His victim, a passenger on the train, is a small young boy, who is the brother of Liesel Meminger. Yes, having Death do a voice over narrative is a literary device, and I didn’t have any issues with it being in the film.

So begins The Book Thief, a film adapted from the best-selling novel of the same name penned by Markus Zusak. The film was directed by Brian Percival who has worked mostly in television and notably had directed six episodes of Downton Abbey. The screenplay was authored by Michael Petroni.

I was very pleased with the film, especially by the performances of the actors. Sophie Nelisse has the lead role as Liesel. She’s just 13 years old and is a French-Canadian from Quebec.

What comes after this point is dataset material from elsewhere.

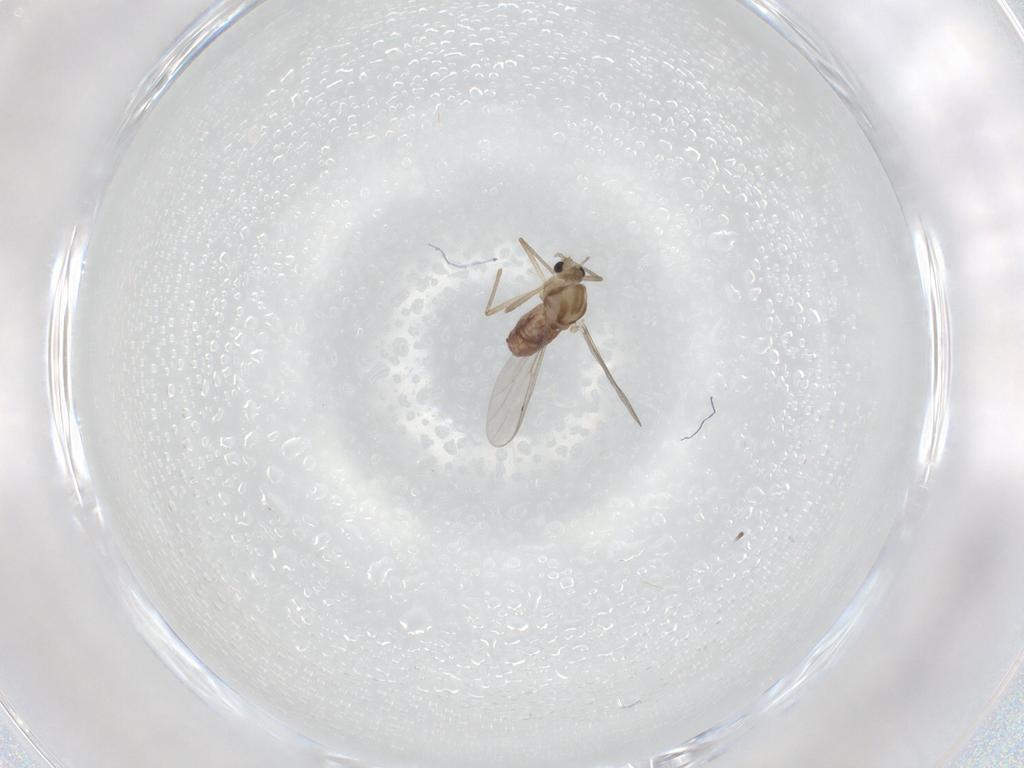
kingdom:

She will capture your heart as this young girl who is sullen and withdrawn and struggling to come to grips with her situation which includes the death of her small brother, the abandonment by her mother, and her relocation to a new home, in a small town near Munich, and new parents as the film begins.

But she will emerge and surely brighten your day. Yes, this is a coming of age kind of film. Sophie will struggle to find a kind of normalcy in a place that is any thing but normal. This is a small German village in the late 1930’s. Children and adults are being shoehorned into a world of Nazis. Their blood-red flags are seen early and often. For most of the populace of this small town, resistance is but a concept, not a reality. Sophie who begins as an illiterate 11-year old child will be taught how to read and write by her new parents.